The Unist’ot’en are also inspiring broader conversations about how Indigenous law can provide a foundation where development on Indigenous land, which is considered family by Indigenous peoples, is concerned. Unist’ot’en leaders emphasize that the same land people have been fighting over also has the power to heal. Tait argues that, as people become rooted in their connection to the territory, they can find “the intergenerational strength of our ancestors and everything that they survived.” She argues this provides yikh members with the power to resist extractive developments and uphold their responsibilities.

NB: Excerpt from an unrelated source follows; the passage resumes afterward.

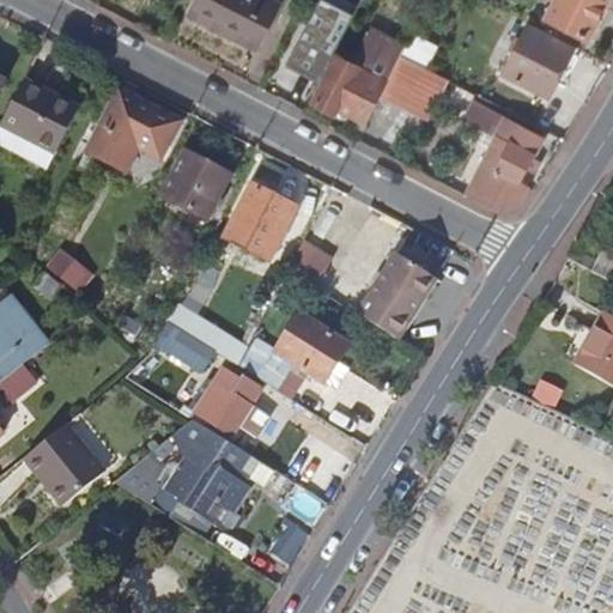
[(196,0),(192,12),(254,46),(275,4),(267,0),(196,0)]
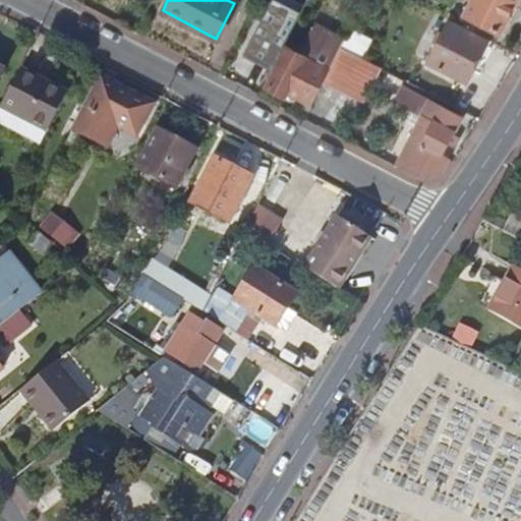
[(270,70),(302,6),(290,0),(271,0),(242,56),(270,70)]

The struggle on Wet’suwet’en territories was always about more than a pipeline. It was about how we understand the land itself. The Wet’suwet’en hereditary chiefs’ offer to negotiate shared jurisdiction is an invitation for all Canadians to build a more reciprocal relationship to the land, one that can be sustained into the future. In that way, it can be seen not simply as an agreement or a compromise but, instead, as a gift.